↓↓↓
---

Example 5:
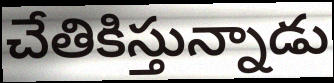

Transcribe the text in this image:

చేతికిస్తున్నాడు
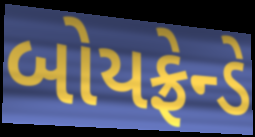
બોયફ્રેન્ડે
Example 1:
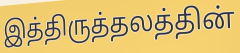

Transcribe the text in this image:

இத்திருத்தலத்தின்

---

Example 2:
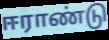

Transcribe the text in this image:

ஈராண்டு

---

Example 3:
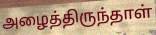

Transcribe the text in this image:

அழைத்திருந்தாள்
↑↑↑
↓↓↓
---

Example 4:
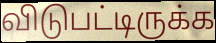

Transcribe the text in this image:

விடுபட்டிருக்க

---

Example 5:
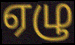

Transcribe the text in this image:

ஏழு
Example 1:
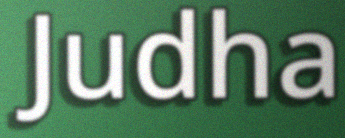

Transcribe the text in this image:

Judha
↑↑↑
Given exercise:
Gather every line above that contains the word "Example", and copy each one out in full.

Solution:
Example 5:
Example 1:
Example 2:
Example 3:
Example 4:
Example 5:
Example 1:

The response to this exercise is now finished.